你能利用表 cinema ,帮他们写一个查询语句,获取所有空余座位,并将它们按照 seat_id 排序后返回吗?
| seat_id | free | |---------|------| | 1 | 1 | | 2 | 0 | | 3 | 1 | | 4 | 1 | | 5 | 1 |
对于如上样例,你的查询语句应该返回如下结果。
| seat_id | |---------| | 3 | | 4 | | 5 |
select distinct c1.seat_id
from(
select seat_id
from cinema
where free = 1
) c1 inner join cinema c2 on c2.free = 1 and (c1.seat_id = c2.seat_id + 1 or c1.seat_id = c2.seat_id - 1)
order by c1.seat_id
两张空余座位表,连续即当前位置的前一个位置或后一个位置也是空余的
再看另一种比较快的解法
SELECT distinct(c1.seat_id)
FROM cinema c1 JOIN cinema c2 ON abs(c2.seat_id-c1.seat_id)=1
WHERE c1.free=1 AND c2.free =1
ORDER BY seat_id
与上面的解法大同小异,只是利用绝对值函数来判断前或后一个是空位置
Table:
Failed
+--------------+---------+ | Column Name | Type | +--------------+---------+ | fail_date | date | +--------------+---------+ 该表主键为 fail_date。 该表包含失败任务的天数.
Table:
Succeeded
+--------------+---------+ | Column Name | Type | +--------------+---------+ | success_date | date | +--------------+---------+ 该表主键为 success_date。 该表包含成功任务的天数.
系统 每天 运行一个任务。每个任务都独立于先前的任务。任务的状态可以是失败或是成功。
编写一个 SQL 查询 2019-01-01 到 2019-12-31 期间任务连续同状态 period_state 的起止日期(start_date 和 end_date)。即如果任务失败了,就是失败状态的起止日期,如果任务成功了,就是成功状态的起止日期。
最后结果按照起始日期 start_date 排序
查询结果样例如下所示:
Failed table: +-------------------+ | fail_date | +-------------------+ | 2018-12-28 | | 2018-12-29 | | 2019-01-04 | | 2019-01-05 | +-------------------+ Succeeded table: +-------------------+ | success_date | +-------------------+ | 2018-12-30 | | 2018-12-31 | | 2019-01-01 | | 2019-01-02 | | 2019-01-03 | | 2019-01-06 | +-------------------+ Result table: +--------------+--------------+--------------+ | period_state | start_date | end_date | +--------------+--------------+--------------+ | succeeded | 2019-01-01 | 2019-01-03 | | failed | 2019-01-04 | 2019-01-05 | | succeeded | 2019-01-06 | 2019-01-06 | +--------------+--------------+--------------+ 结果忽略了 2018 年的记录,因为我们只关心从 2019-01-01 到 2019-12-31 的记录 从 2019-01-01 到 2019-01-03 所有任务成功,系统状态为 "succeeded"。 从 2019-01-04 到 2019-01-05 所有任务失败,系统状态为 "failed"。 从 2019-01-06 到 2019-01-06 所有任务成功,系统状态为 "succeeded"。
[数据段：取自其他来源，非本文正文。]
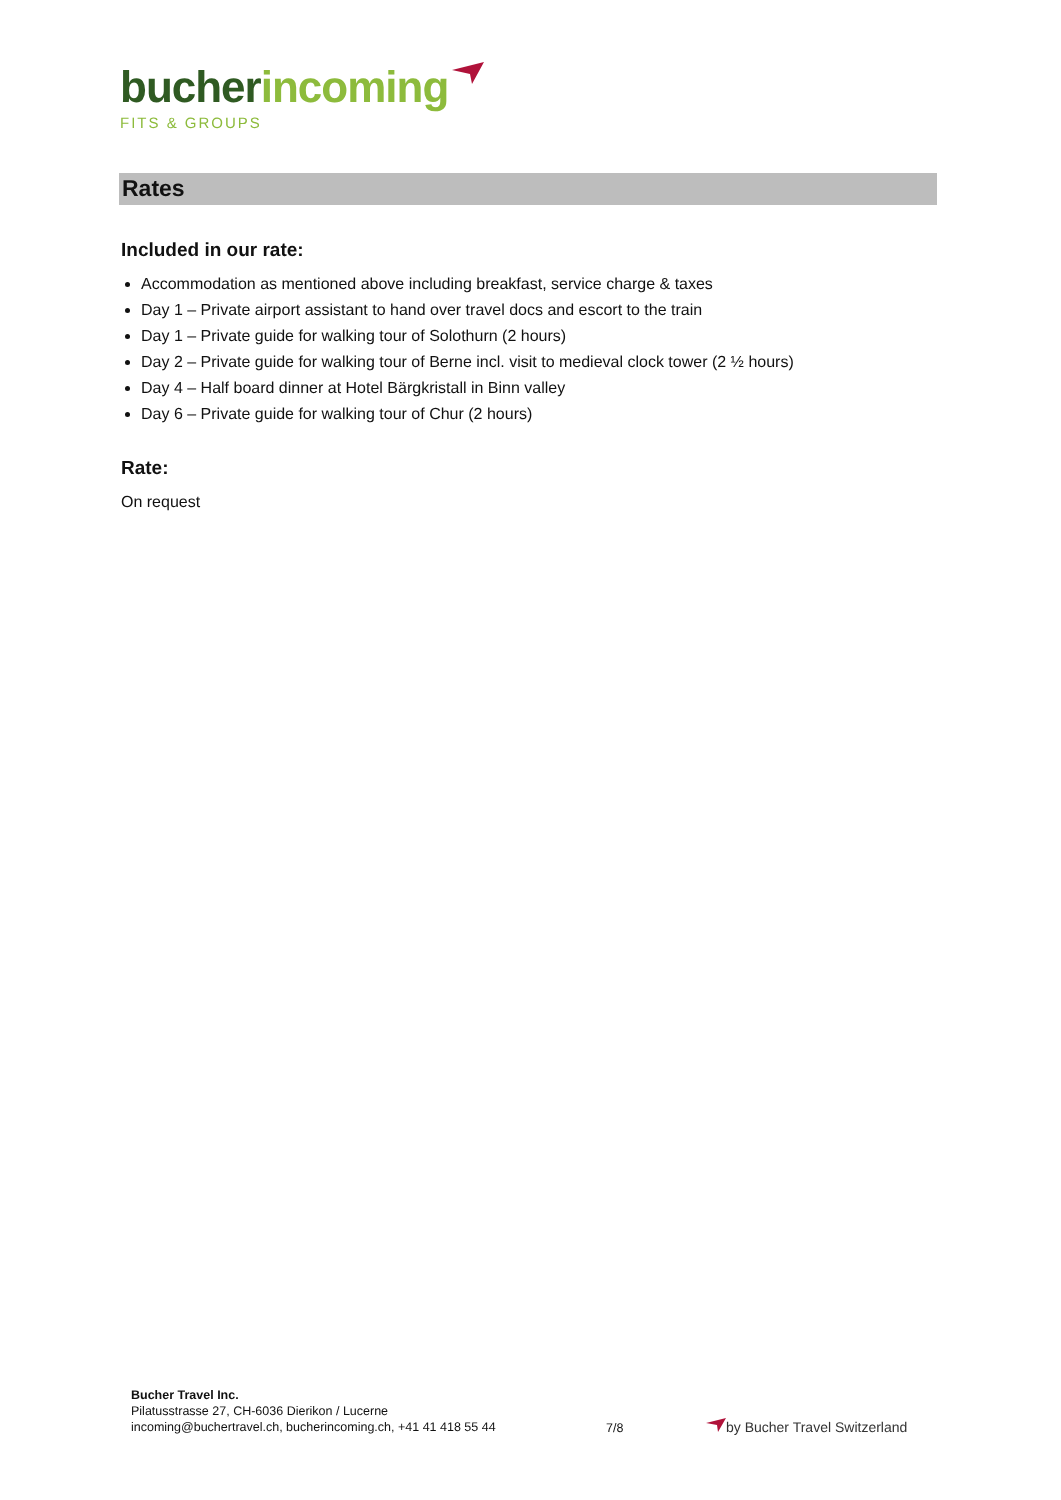bucher incoming
FITS & GROUPS
Rates
Included in our rate:
Accommodation as mentioned above including breakfast, service charge & taxes
Day 1 – Private airport assistant to hand over travel docs and escort to the train
Day 1 – Private guide for walking tour of Solothurn (2 hours)
Day 2 – Private guide for walking tour of Berne incl. visit to medieval clock tower (2 ½ hours)
Day 4 – Half board dinner at Hotel Bärgkristall in Binn valley
Day 6 – Private guide for walking tour of Chur (2 hours)
Rate:
On request
Bucher Travel Inc.
Pilatusstrasse 27, CH-6036 Dierikon / Lucerne
incoming@buchertravel.ch, bucherincoming.ch, +41 41 418 55 44
7/8
by Bucher Travel Switzerland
select r.period_state, case when r.start_date < str_to_date('2019-01-01', '%Y-%m-%d') then str_to_date('2019-01-01', '%Y-%m-%d')
else r.start_date end start_date, case when r.end_date > str_to_date('2019-12-31', '%Y-%m-%d') then str_to_date('2019-12-31', '%Y-%m-%d')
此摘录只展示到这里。